Commonwealth Bank of Australia Stock Price: CBA Shares Enter a Key Week After RBA Hike and Oil Shock

March 22, 2026
Commonwealth Bank of Australia Stock Price: CBA Shares Enter a Key Week After RBA Hike and Oil Shock

SYDNEY, March 23, 2026, 02:12 AEDT

  • CBA slipped 0.97% on Friday, closing at A$175.64. National Australia Bank dropped 2.25%, with Westpac and ANZ off 1.05% and 1.13%, respectively.
  • Fresh worries over oil hit ahead of the ASX open, after Reuters reported Brent finished Friday at $112.19 a barrel—with the potential for more gains when trading resumes Monday.
  • The Reserve Bank of Australia hiked its cash rate to 4.10% last week. CBA plans to push that increase onto home loans and eligible variable-rate business loans starting March 27.

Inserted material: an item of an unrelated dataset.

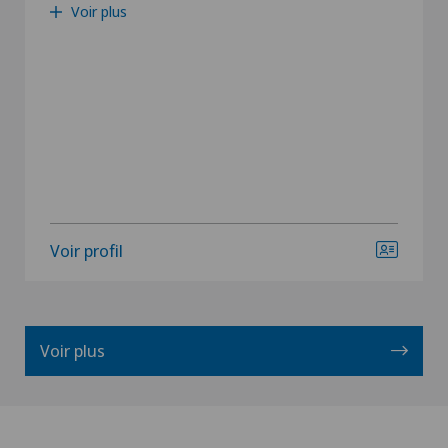
Voir plus
Voir profil
Voir plus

Commonwealth Bank of Australia shares slipped 0.97% to A$175.64 by Friday’s close, with the lender underperforming into Monday’s session. Investors have another stretch of rate and inflation surprises to contend with, but CBA fared better than NAB, Westpac and ANZ on the day.

This is significant: CBA holds its spot as Australia’s biggest lender, and Friday’s A$943.4 million turnover underscored just how closely the market keeps tabs on it. The Reserve Bank’s latest rate hike, paired with renewed oil jitters over the weekend, has thrown investors back into the mix—debating if higher rates will boost bank margins more than they squeeze borrowers and strain households.

The RBA moved last week, hiking the cash rate 25 basis points to 4.10% after a tight 5-4 split—its narrowest margin since publishing vote details. CBA will bump up its home-loan variable rates and eligible business lending by the same 25 points, effective March 27.

Angus Sullivan, who heads retail banking at CBA, acknowledged that rate moves “can put additional pressure on household budgets”. This comes just as Reuters flagged the prospect of oil prices climbing again on Monday, citing fresh threats in the Strait of Hormuz over the weekend. CommBank

Still, CBA enters the week riding strong operating momentum. Back in February, the bank posted record first-half cash earnings—its go-to metric for underlying profit—at A$5.45 billion, lifted by growth in home loans, business lending, and deposits. Shares surged as much as 8.4% that day.

CBA grabbed the market’s focus again Friday, ranking as the ASX’s number two stock by traded value, just behind BHP.

Belinda Allen, who heads Australian economics at CBA, told markets earlier this month that “the balance of probabilities has shifted” toward additional tightening after the latest RBA messaging. On March 19, she reiterated her view, calling the upcoming February CPI print—due March 25—“critical for the outlook.” Reuters

But the trade isn’t straightforward. Sure, rising rates may boost what banks can earn on loans, yet they risk crimping credit growth and pushing borrowers if mortgages, petrol, and day-to-day expenses all climb at once. For now, Reuters data indicate CBA holds an Underperform consensus among 14 analysts.

Brent ended Friday up 8.8% for the week and looked set to climb higher when markets opened Monday, Reuters reported Sunday, underlining that for bank investors, the risk goes beyond just the banks—it’s a bigger macro issue.

Wednesday’s inflation numbers now loom as the next real test for CBA shares. If the data comes in hot, rate jitters probably stick around—Allen’s made clear that CPI will matter. CBA is also set to roll out its higher loan rates later this week.